I am not sure that this article is getting depths correct since the transition layer of interest is a mere eighty miles or so thick, at least the last time I checked.

In fact it is already known that a deeply sunken piece of continent is the proper hunting ground for kimberlitic pipes.  These are mapped with gravity surveys and seismic.

For those that care, I suspect parts of Montana works in this regard and might be a good place for prospecting.  Erosion may have concentrated indicator minerals in stream beds.

However, a pipe has a surface expression that is smaller than a football field typically.  Good Luck!



Discovering Earth's Hidden Diamonds Just Got Easier

By Karen Rowan, Life's Little Mysteries Managing Editor

14 July 2010

Diamond prospectors know that the secret to finding diamonds is to locate rocks called kimberlites. A new study in Nature this week may help them focus their search a bit more closely, and also reveals a new understanding of the Earth's mantle.

Kimberlites – named after the South African town of Kimberley where they were first diamond was discovered – are generally only found in very old parts of the Earth's crust. They are the sites of small but violent volcanic eruptions that brought material – including diamonds – spewing to the surface. No one has ever seen a kimberlite erupt – the most recent took place about 40 million years ago, said study author Kevin Burke, a geologist at the University of Houston.

Scientists have known that kimberlites beneath Earth's surface erupt when shifting tectonic plates push them over plumes of heat rising from deep within the mantle. But these plumes are confined to certain regions of the mantle.

Burke's work reveals the best places to look for diamond-bearing kimberlites are the boundaries between the parts of the mantle that enclose plumes and those that don't.

Of course, the land that overlies these boundaries is in constant motion because of plate tectonics, so the search is complicated.

Where diamonds come from

About 2,000 miles (3,200 kilometers) below Earth's surface, at the boundary between the core and the mantle, where the temperatures reach 7,200 degrees Fahrenheit (4,000 degrees Celsius), plumes of heat begin their long, steady rise toward the planet's outer layers. As a heated plume creeps upward, it warms the solid layers of rock that lie over it.

"Most rock does not have a lot of volatile material," Burke said, so the heat from the plumes does not cause volcanic eruptions.

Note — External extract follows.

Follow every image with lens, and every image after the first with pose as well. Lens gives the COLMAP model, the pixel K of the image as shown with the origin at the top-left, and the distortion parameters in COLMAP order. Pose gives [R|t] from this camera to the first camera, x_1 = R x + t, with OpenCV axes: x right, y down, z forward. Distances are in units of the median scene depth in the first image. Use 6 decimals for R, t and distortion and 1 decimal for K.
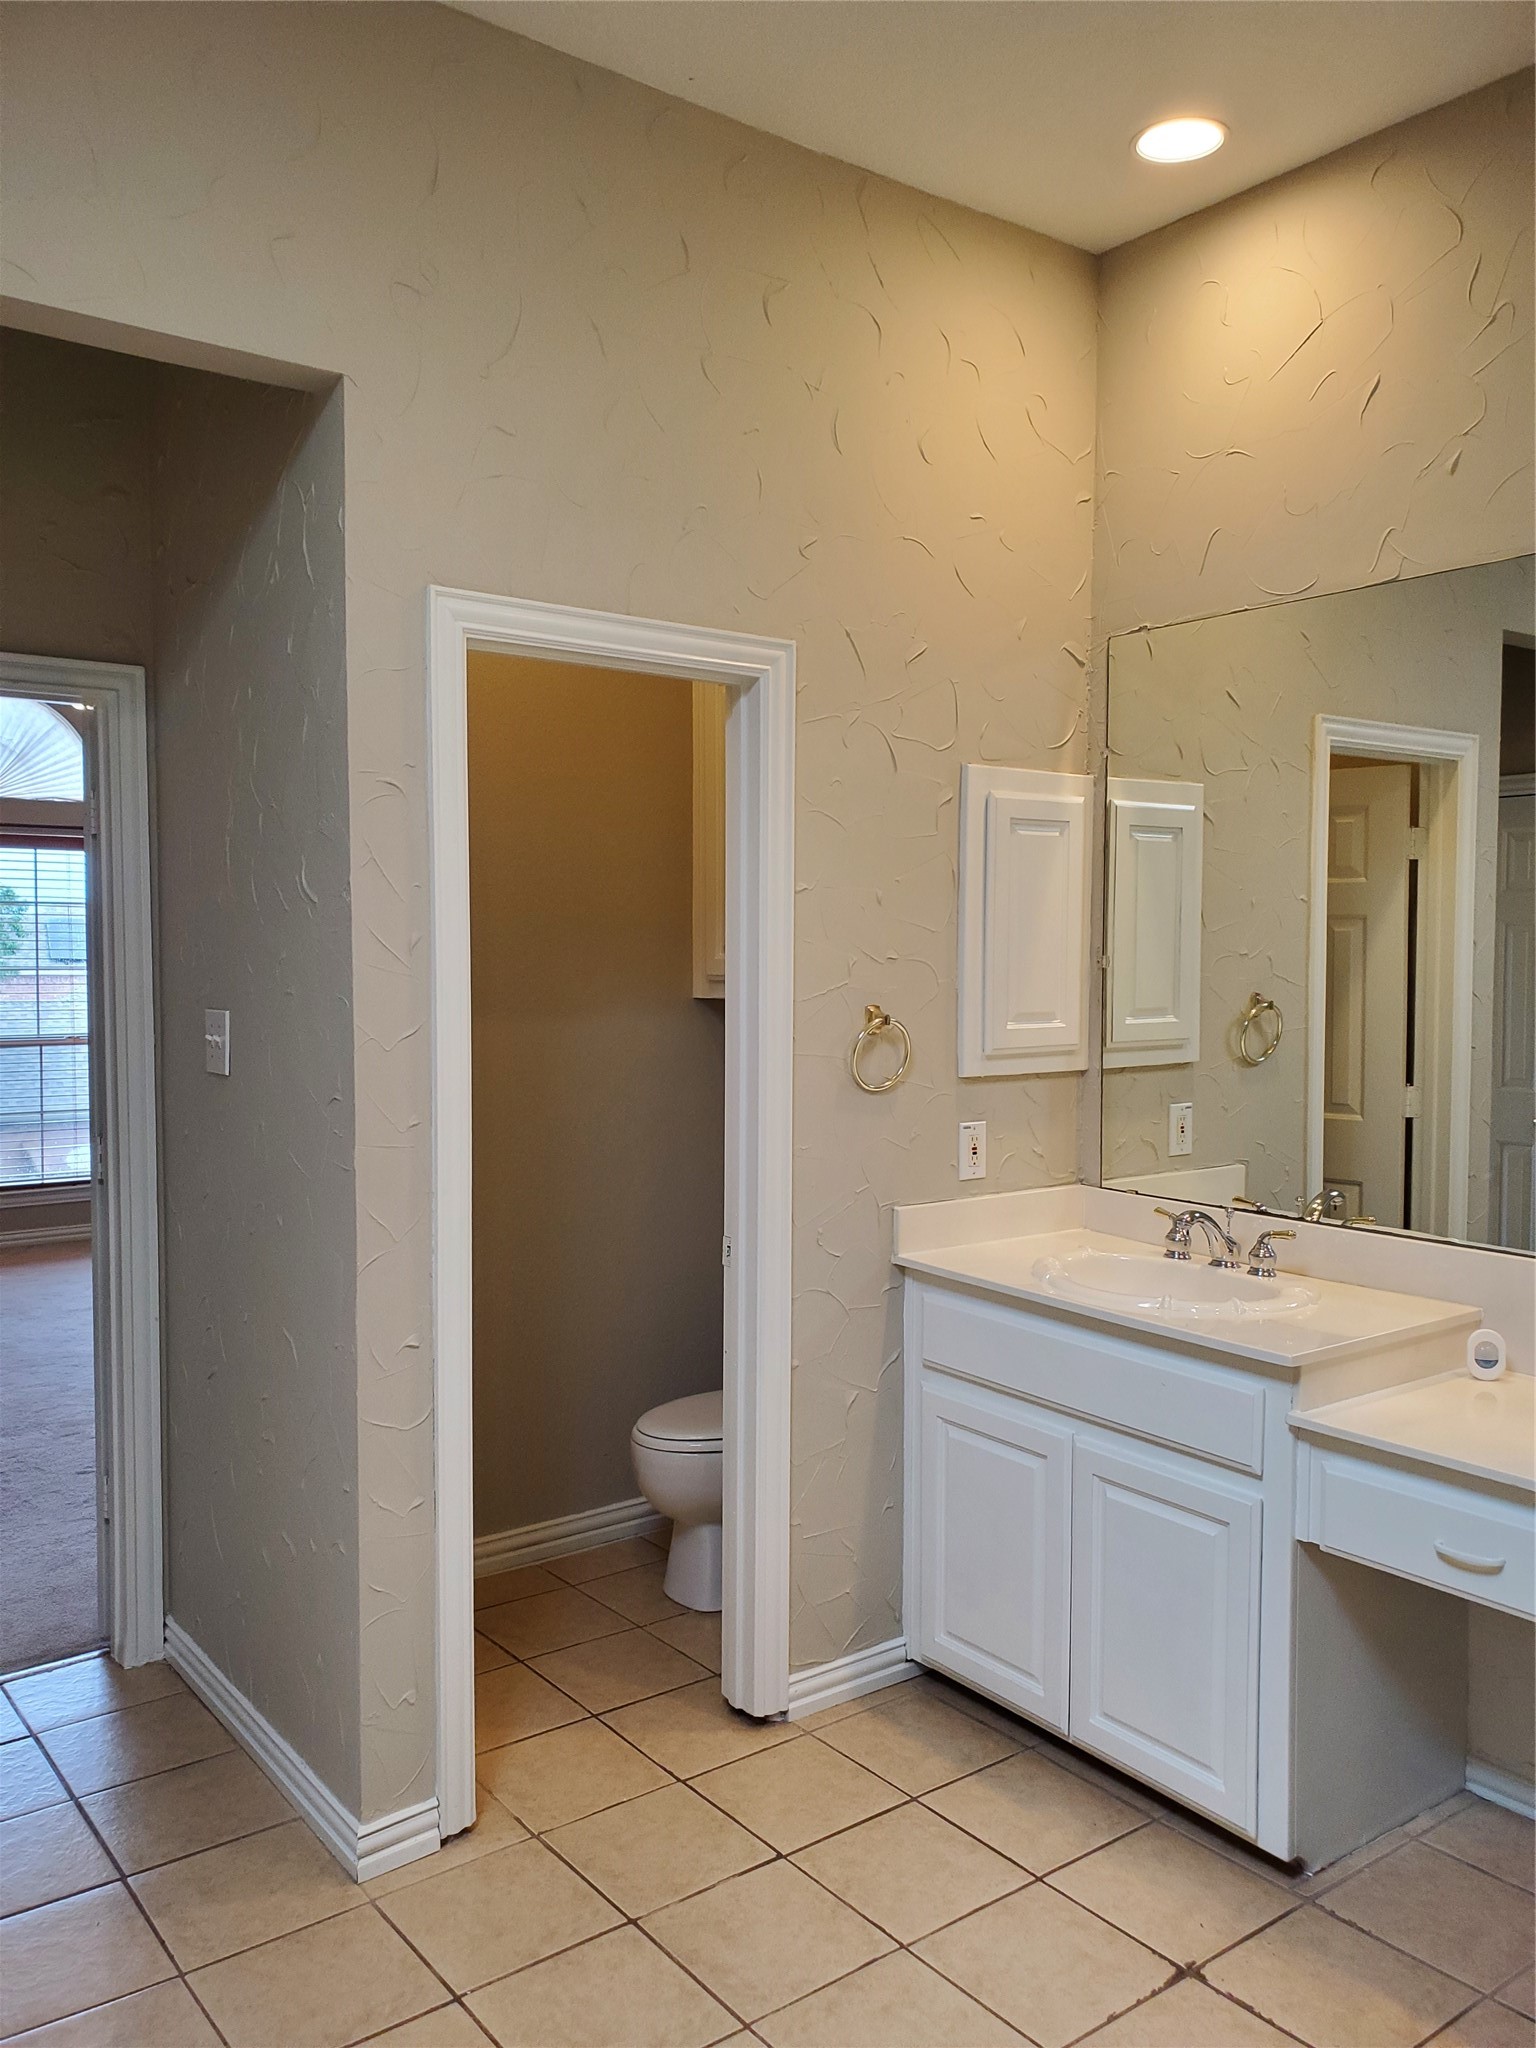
lens RADIAL K [[1608.4, 0, 769.5], [0, 1608.4, 1032.3], [0, 0, 1]] dist [0.044878, -0.033753]
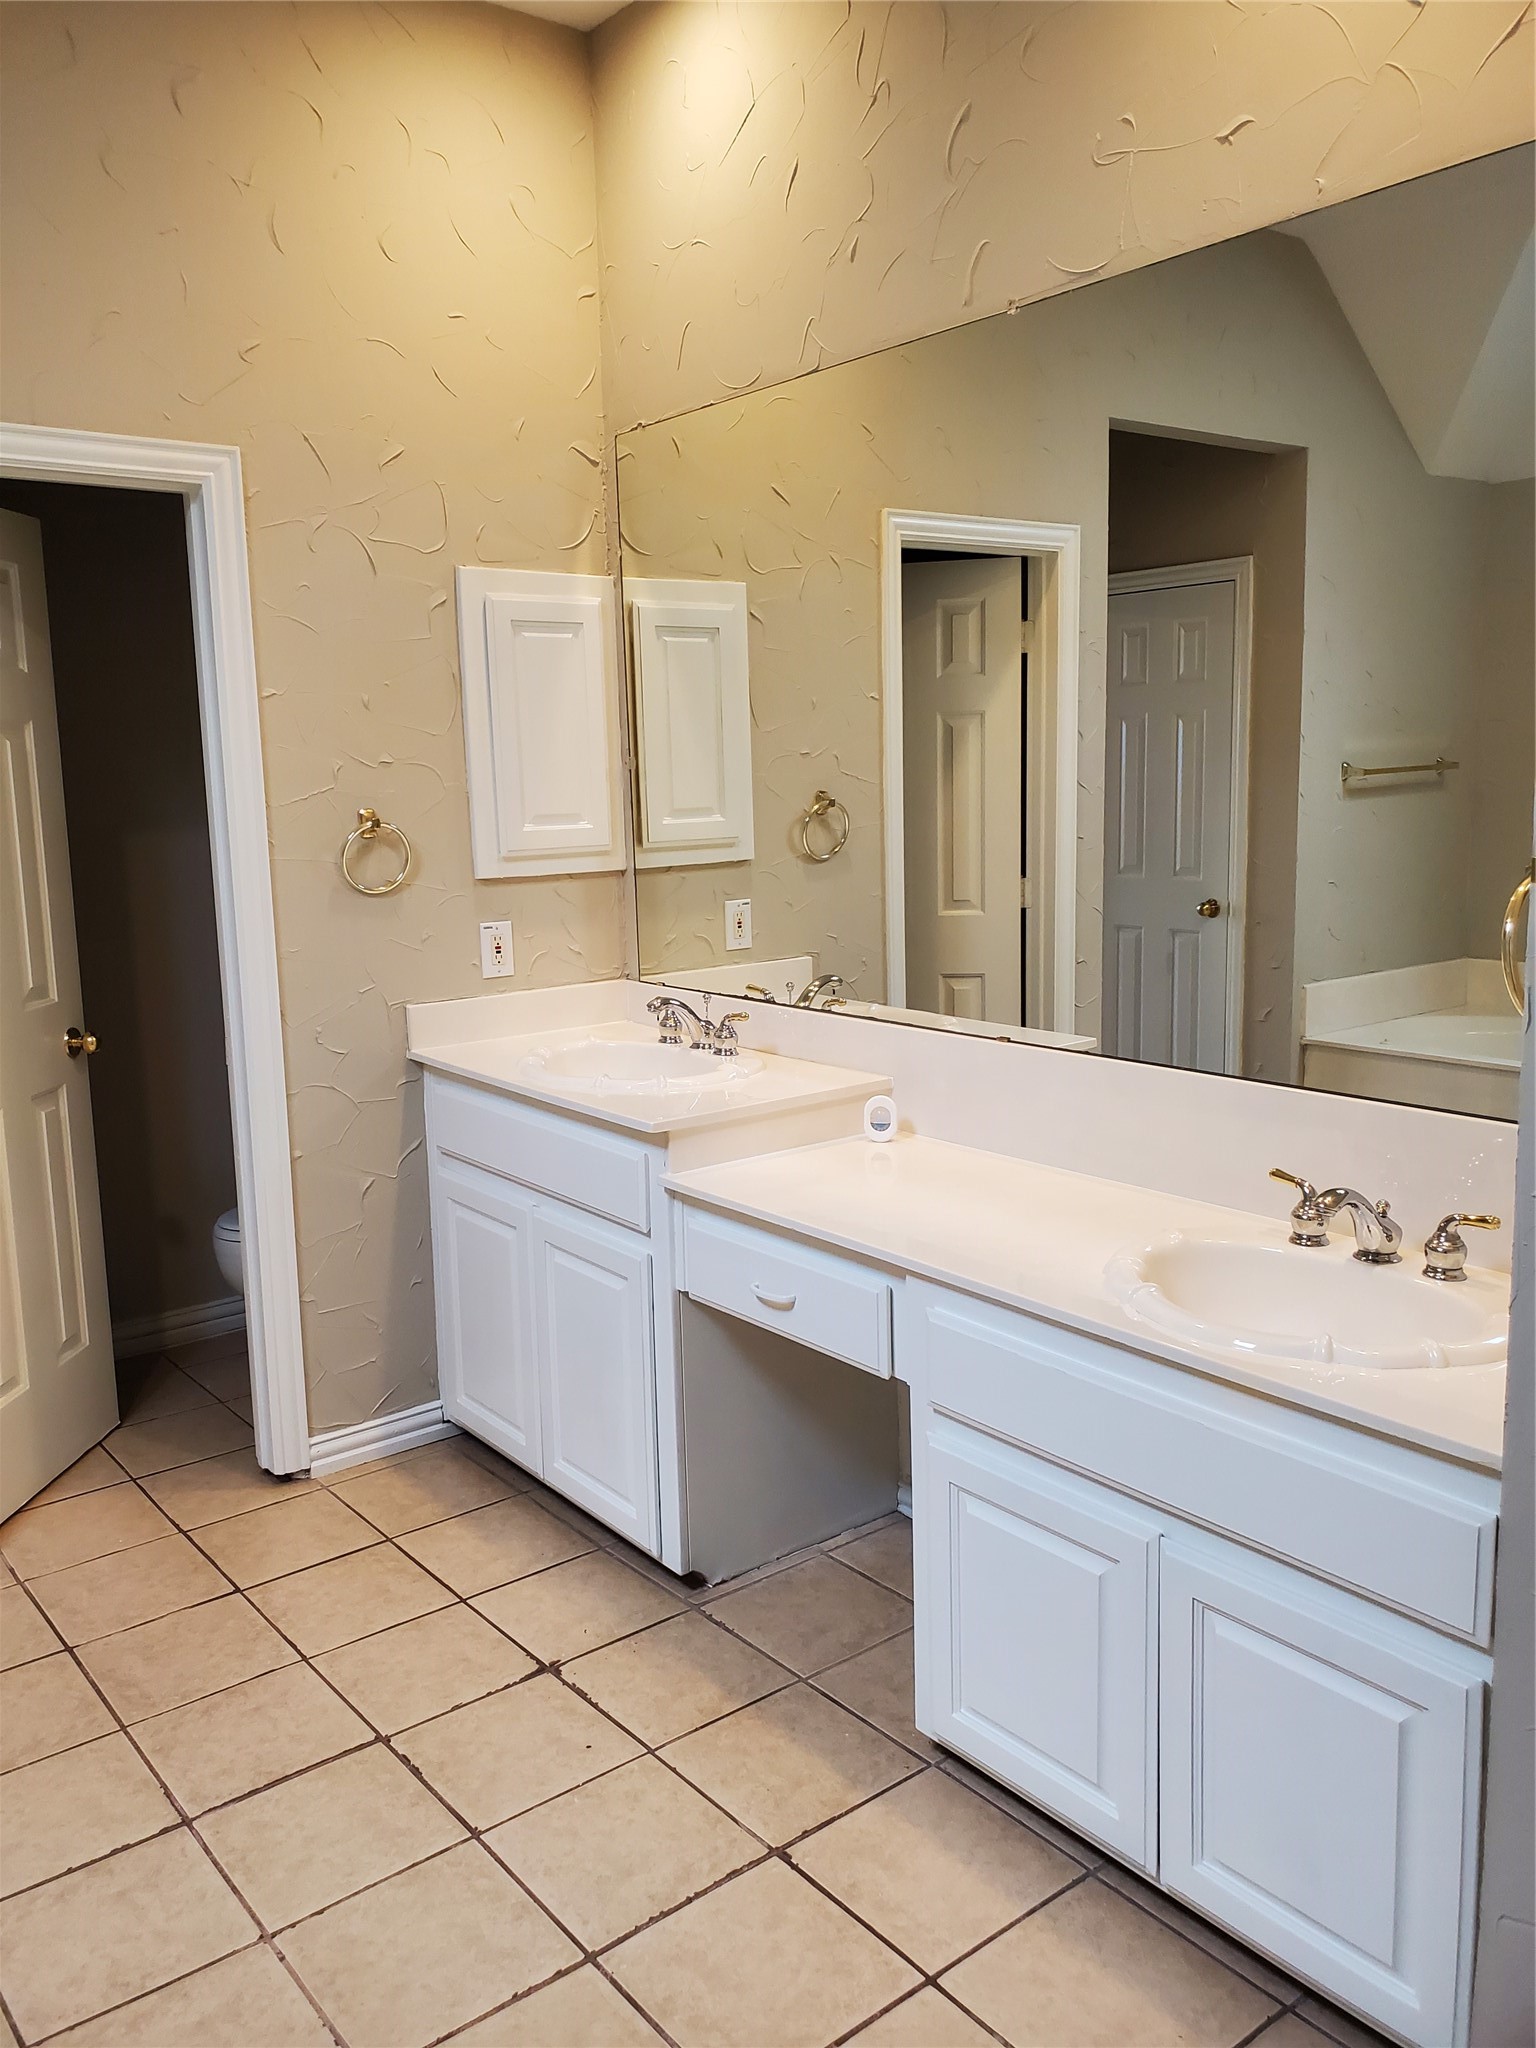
lens RADIAL K [[1608.4, 0, 768.7], [0, 1608.4, 1027.7], [0, 0, 1]] dist [0.044878, -0.033753]
pose [[0.999479, -0.032115, -0.003174, 0.312934], [0.032271, 0.994167, 0.102914, 0.022886], [-0.000150, -0.102963, 0.994685, -0.043136]]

But if these solid layers contain kimberlites, they erupt violently when heated because of the volatile materials that kimberlites contain. The eruption carries the kimberlites – along with any diamonds they contain – to the surface.

Where to look

The trick to finding diamonds, Burke said, is to put together findings from plate tectonics, typically studied by seismologists and other geologists who study the Earth's surface, with studies of the Earth's deep geology. The two fields seldom combine their data, he said.

The new map, he said, reveals locations where diamonds are most likely to be found.

For example, many parts of Africa contain a high concentration of diamonds, because the continent contains kimberlites and was pushed over a plume in the last 540 million years. But parts of the continent also lie over a large section of the mantle with no plumes. By drawing a line along the boundary between the  two regions, Burke says he has highlighted the places where as-yet undiscovered diamonds are most likely to lie.

Burke's work also revealed that two large mantle regions with no plumes have been relatively stationary for much longer than previously thought. The regions are roughly elliptical, Burke said, and their centers are found along the Earth's equator – one lies beneath Africa, the other beneath the Pacific plate.

"Establishing the history of deep mantle structure has shown, unexpectedly, that two large volumes lying just above the core/mantle boundary have been stable in their present positions for the past 500 million years," he said.

"The reason this result was not expected," Burke explained, "is that those of us who study the Earth's deep interior have assumed that, although the deep mantle is solid, the material making it up would all be in motion all the time, because the deep mantle is so hot and under such high pressure from the weight of rock above it."

Not everyone agrees with this finding, Burke said. Other geologists would argue these mantle zones are not as stationary as his data show, but he believes that further investigations that also combine data from Earth's upper layers with findings from the lower layers will show that this work holds up.